Monday, November 17, 2014

Complicated

It's been a while since a song made it's way onto the blog, and there's no time like the present to pop one in right now.  Especially this one.  Life, right now, has become so complicated lately.  My mind is even fuller than usual (if that's even possible!) and that makes a lot of tasks more challenging than they need to be.

I know this is an old one, but it's a good one, at least in my mind....



Complicated by Avril Lavigne

 

Saturday, November 15, 2014

I Bought the Wrong Butter

You probably didn't realize there was a "wrong" butter to buy.

Well, when you're recovering from an eating disorder, there is.  Or, at least for me there is.

For the last as-long-as-I-can-remember years, I've always, always, always bought sticks of butter.  Preferably the quarter sticks.  They're easier to measure, I mean, cut.

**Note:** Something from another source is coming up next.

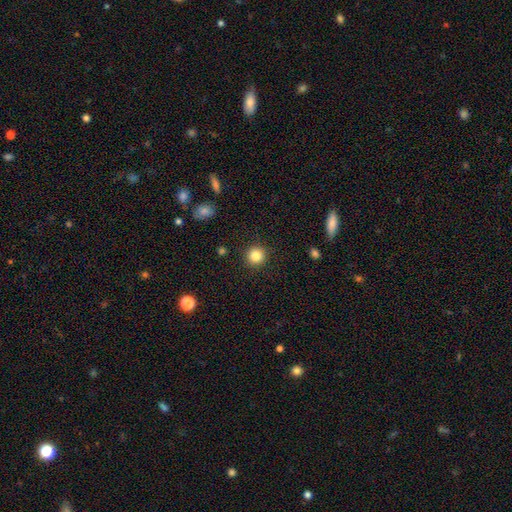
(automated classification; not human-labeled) This appears to be a smooth galaxy with no disk features (85%) that is round (95%). Merging: none (92%).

Last week, I was in such a rush as I flew through the grocery store, I grabbed the butter my parents usually buy.  With only two ingredients, I was fine with that (the fewer ingredients the better, as always) I grabbed the tub of butter of the shelf and headed to the check out.  For once, I only had the items in my basket that I specifically walked in to get.

Tub.

Of butter.

Me?

Really?

Ooopsie.....

But I survived. 

And I'm actually using the butter-in-a-tub.  It tastes the same, it still works, and it actually spreads easier right out of the fridge.  The only problem is that it's not nearly as easy to measure.  To track how much I used.  To count the exact calories needed.  I mean, sure, I know how much I'm eating, I'm just not able to be as precise as I'd like.  As precise as I'm used to being.

Positive growth?  Step forward in recovery?  Maybe.  Rather fear-inducing?  Yup.


Thursday, November 13, 2014

365 Days of Giving Thanks - Year 2



Day 361 - Thursday 11/13/14 - I am thinking about thinking about tackling a petrifying task that I've been avoiding for 20 years.... that's a good thing, right?

Day 360 - Wednesday 11/12/14 - Hoping that I one day learn that the conferences I dread are never as bad as I imagine them to be.

Day 359 - Tuesday 11/11/14 - A sense of accomplishment washed over me after work, for the first time in a very long time.

Day 358 - Monday 11/10/14 - That my therapist isn't repulsed by my secrets?  Priceless.

Day 357 - Sunday 11/9/14 - Pleased to announce that I did absolutely nothing all weekend and was not bored for a single moment.

Day 356 - Saturday 11/8/14 - Starting to realize that being an introvert is not necessarily a bad thing.

Day 355 - Friday 11/7/14 - Happy to see my niece, and so so happy to have her fall asleep in my arms.  Bliss, I tell ya, pure bliss.